Before running, update:

COBRA_LIB_PATH to point to the correct Cobra VAD library for your platform
PVRECORDER_LIB_PATH to point to the correct PvRecorder library for your platform
PICOVOICE_ACCESS_KEY with your AccessKey from Picovoice Console

This is a simplified example but includes all the necessary components to get started. Check out the Cobra C demo on GitHub for a complete demo application.

Compile and Run Your C Voice Activity Detection Application

Build and run the application:

Linux (gcc) and Raspberry Pi (gcc)

gcc -std=c99 -O2 -Wall -Wextra -I./pvrecorder/include -I./cobra/include -o cobra_tutorial cobra_tutorial.c -ldl

./cobra_tutorial

macOS (clang)

clang -std=c99 -O2 -Wall -Wextra -I./pvrecorder/include -I./cobra/include -o cobra_tutorial cobra_tutorial.c

./cobra_tutorial

Windows (MinGW)

gcc -std=c99 -O2 -Wall -Wextra -I./pvrecorder/include -I./cobra/include -o cobra_tutorial.exe cobra_tutorial.c

./cobra_tutorial.exe

Conclusion

You now have a complete cross-platform voice activity detection implementation in C that works on Linux, Windows, macOS, and Raspberry Pi. The dynamic loading approach gives you flexibility to deploy the same codebase across all supported platforms without modification.

This tutorial covered the fundamentals: setting up the Cobra VAD library, implementing platform-specific dynamic loading, processing audio frames for voice detection, and interpreting probability scores. You can build on this foundation by integrating Cobra into:

Voice-controlled applications that respond only when someone is speaking
Real-time speech-to-text systems (or use Cheetah Streaming Speech-to-Text, which already includes built-in voice activity detection)
Noise suppression tools that clean only speech segments
Other efficient speech-processing pipelines that activate exclusively when voice is detected

Start Building

Troubleshooting Common VAD Issues

VAD consistently reports low voice probability

Make sure the input audio matches the format required by the VAD engine. Cobra VAD expects 16 kHz, 16-bit linear PCM, with frames exactly the length returned by pv_cobra_frame_length. Using a different sample rate or incorrect frame size often results in poor detection performance.

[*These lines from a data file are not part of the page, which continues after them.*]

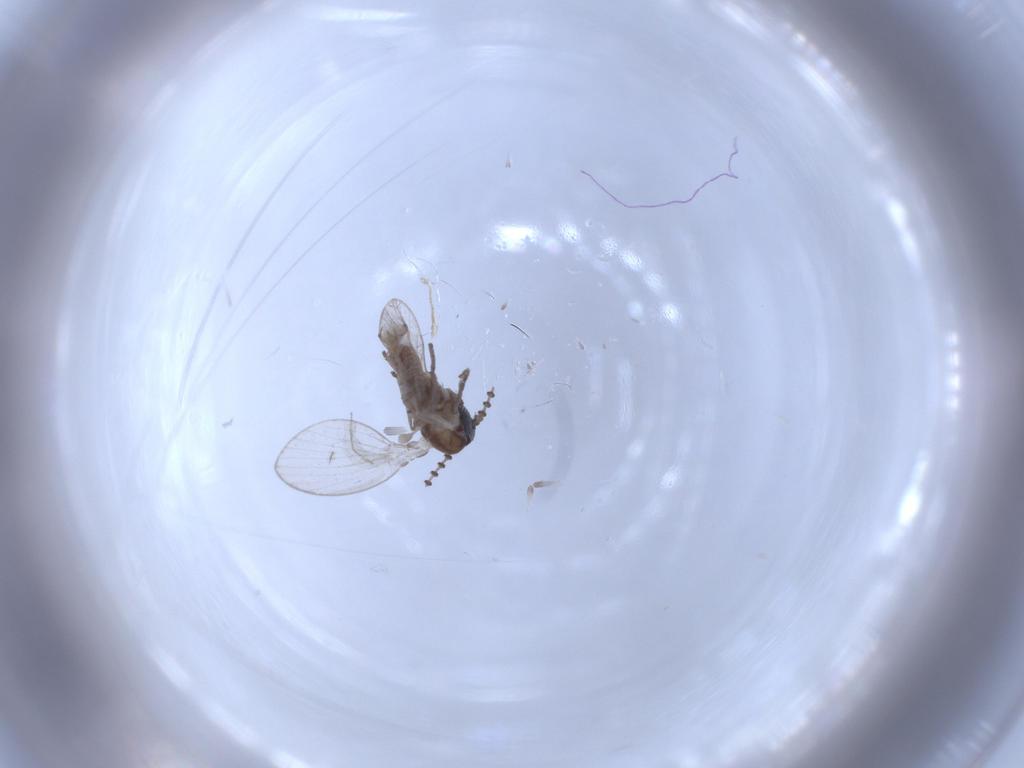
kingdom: Animalia
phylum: Arthropoda
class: Insecta
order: Diptera
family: Psychodidae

Compilation fails due to missing headers

Check that all include paths in your compiler command correspond to your folder structure. The -I flags should reference directories containing header files—not the files themselves. Also, confirm that all required headers have been downloaded and placed correctly.

Access key authentication errors

If initialization fails with an authentication error, ensure that you've replaced the placeholder AccessKey with your actual key from Picovoice Console.

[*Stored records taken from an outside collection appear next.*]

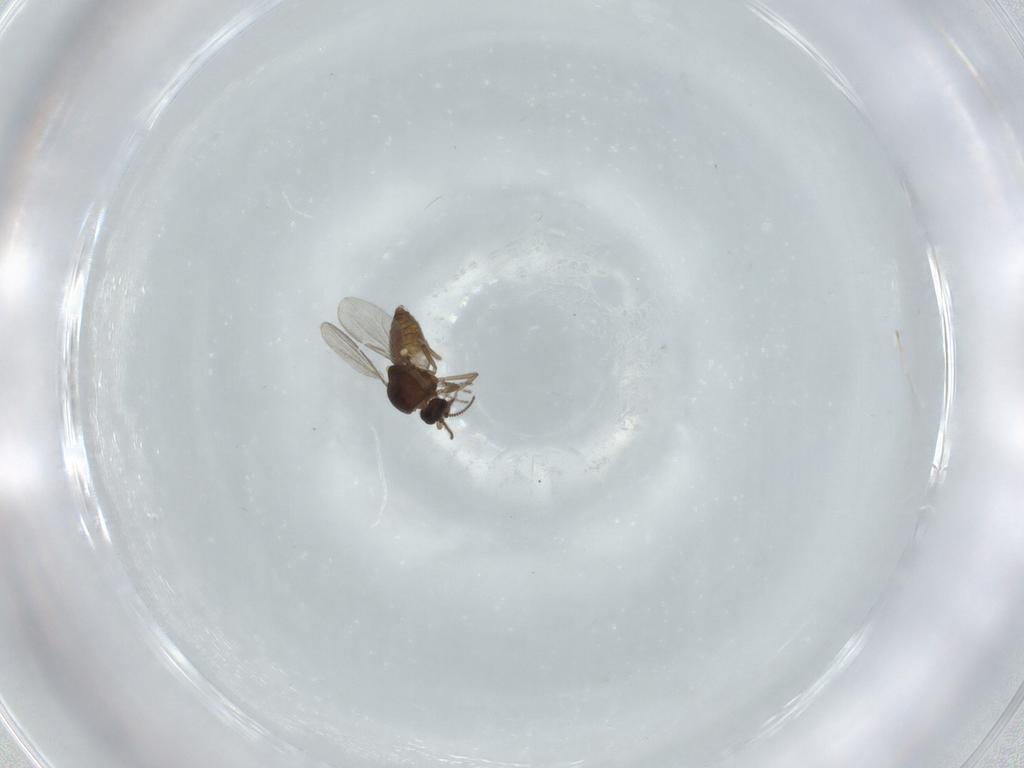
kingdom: Animalia
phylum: Arthropoda
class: Insecta
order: Diptera
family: Ceratopogonidae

Frequently Asked Questions

Can Cobra Voice Activity Detection be used with pre-recorded audio files?

Yes. Read the audio file in fixed-size frames and process each frame sequentially, just as you would with live microphone input.

How do I choose a threshold for voice detection?

A common approach is to treat the VAD output as a probability and apply a threshold (for example, 0.5) based on your tolerance for false positives versus missed speech.

How do I integrate Cobra Voice Activity Detection with speech-to-text systems?

Use Cobra to detect voice activity, then only send audio segments with detected speech to your STT engine. This reduces processing costs and improves efficiency. You can combine Cobra with Cheetah Streaming Speech-to-Text for a complete voice processing pipeline.